UTAH -- Election campaigns kicked into high gear on Saturday, as candidates and their supporters attempted to drum up last minute support and votes ahead of Election Day on Tuesday.
For those who still haven’t filled out their ballots, Salt Lake County also sent out their own push on Saturday for voters—and it served as more of a warning.
The slew of rallies on Saturday included a gathering in Orem to support Republican presidential nominee Donald Trump.
“This is the last yard of the Super Bowl: We got to get it to win,” said Don Peay, the statewide volunteer coordinator for the Trump campaign in Utah.
Supporters for one of the other presidential candidates, Independent Evan McMullin, gathered at the State Capitol building.
“It`s push time now," event attendee Theresa Valdivia said. "We've got a few more days until the election."
Around the same time, Democratic candidate for Governor Mike Weinholtz stood surrounded by his cheering supporters at his campaign headquarters.
“We're all scrambling, as you can see, on this weekend, to make sure we get everybody out [to vote],” Campaign Manager Bob Kubichek said.
It turned out to be a busy day for that last push, but over at the Salt Lake County building, the elections area stood quiet. A group of employees came in on Saturday to process mail-in ballots.
Early voting ended on Friday, and the polls will stay closed until Election Day.
“It was very slow and poorly attended,” said Salt Lake County Clerk Sherrie Swensen, of early voting.
She said that they currently have under 50 percent of ballots returned.
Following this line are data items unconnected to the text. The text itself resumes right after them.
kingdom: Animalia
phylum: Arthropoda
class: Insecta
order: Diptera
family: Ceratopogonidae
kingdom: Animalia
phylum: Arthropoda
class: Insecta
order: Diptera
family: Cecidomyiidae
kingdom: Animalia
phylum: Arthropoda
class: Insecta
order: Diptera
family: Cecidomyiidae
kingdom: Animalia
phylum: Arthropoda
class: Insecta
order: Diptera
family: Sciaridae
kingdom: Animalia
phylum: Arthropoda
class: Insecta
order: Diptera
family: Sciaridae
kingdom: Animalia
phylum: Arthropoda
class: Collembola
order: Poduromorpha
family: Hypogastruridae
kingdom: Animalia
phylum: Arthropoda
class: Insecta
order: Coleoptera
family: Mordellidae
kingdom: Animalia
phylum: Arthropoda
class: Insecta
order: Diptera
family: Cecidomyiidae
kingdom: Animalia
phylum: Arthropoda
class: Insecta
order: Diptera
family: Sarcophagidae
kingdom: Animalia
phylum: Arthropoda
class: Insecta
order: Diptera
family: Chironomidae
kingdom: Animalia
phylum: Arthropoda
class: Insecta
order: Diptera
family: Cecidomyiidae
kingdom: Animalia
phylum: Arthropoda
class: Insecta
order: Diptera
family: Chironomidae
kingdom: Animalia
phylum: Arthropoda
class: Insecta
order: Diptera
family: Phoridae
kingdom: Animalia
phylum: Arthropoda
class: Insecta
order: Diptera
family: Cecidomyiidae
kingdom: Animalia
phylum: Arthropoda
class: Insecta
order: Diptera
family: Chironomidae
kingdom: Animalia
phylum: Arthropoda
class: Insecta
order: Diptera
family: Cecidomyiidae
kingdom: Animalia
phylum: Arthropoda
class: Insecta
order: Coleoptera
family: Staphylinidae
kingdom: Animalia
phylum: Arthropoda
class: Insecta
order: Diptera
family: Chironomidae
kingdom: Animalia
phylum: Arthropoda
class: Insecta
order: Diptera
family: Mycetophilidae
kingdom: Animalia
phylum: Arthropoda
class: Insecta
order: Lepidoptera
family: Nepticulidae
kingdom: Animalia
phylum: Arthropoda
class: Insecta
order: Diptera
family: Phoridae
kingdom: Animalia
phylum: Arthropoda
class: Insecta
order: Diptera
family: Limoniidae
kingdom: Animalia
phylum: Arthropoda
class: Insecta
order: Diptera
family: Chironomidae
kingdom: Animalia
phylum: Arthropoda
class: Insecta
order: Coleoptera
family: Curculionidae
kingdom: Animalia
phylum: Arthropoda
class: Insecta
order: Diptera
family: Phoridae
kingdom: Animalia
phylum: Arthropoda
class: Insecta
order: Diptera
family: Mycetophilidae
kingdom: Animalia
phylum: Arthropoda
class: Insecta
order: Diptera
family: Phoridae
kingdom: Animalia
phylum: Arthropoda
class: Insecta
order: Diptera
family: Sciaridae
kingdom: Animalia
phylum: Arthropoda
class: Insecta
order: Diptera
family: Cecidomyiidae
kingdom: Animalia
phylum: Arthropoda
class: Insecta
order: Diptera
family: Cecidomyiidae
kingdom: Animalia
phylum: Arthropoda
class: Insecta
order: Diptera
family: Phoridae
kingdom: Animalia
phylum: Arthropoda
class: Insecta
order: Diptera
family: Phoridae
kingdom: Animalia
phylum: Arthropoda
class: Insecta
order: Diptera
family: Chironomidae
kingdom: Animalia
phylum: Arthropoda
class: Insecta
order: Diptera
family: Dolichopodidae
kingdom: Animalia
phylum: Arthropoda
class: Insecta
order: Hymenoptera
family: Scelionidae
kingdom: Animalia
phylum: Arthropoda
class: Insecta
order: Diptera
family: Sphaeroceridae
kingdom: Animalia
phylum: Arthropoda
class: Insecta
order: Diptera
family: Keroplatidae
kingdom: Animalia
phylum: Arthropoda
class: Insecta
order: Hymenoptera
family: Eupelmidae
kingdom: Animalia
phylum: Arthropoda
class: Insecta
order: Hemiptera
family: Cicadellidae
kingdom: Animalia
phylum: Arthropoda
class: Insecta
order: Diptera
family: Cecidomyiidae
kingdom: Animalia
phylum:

Depending on how many people still plan to head to the polls on Tuesday, she alluded to the fact that this statistic doesn’t bode well.
“It`s going to create huge lines and inconvenience, and make it hard for the people that really need those vote centers,” she explained.
That’s why she is making this push for voters: Don’t go to the polls, if you don’t have to.
“For people who received a ballot in the mail, we want them to use that ballot and either return it by mail, postage paid, or drop it off at one of our drop boxes,” Swensen urged.
She said voters who mail in ballots need them postmarked by Monday if mailing them through the post office. Otherwise, voters can drop them off on Election Day in one of the 15 drop boxes around the county.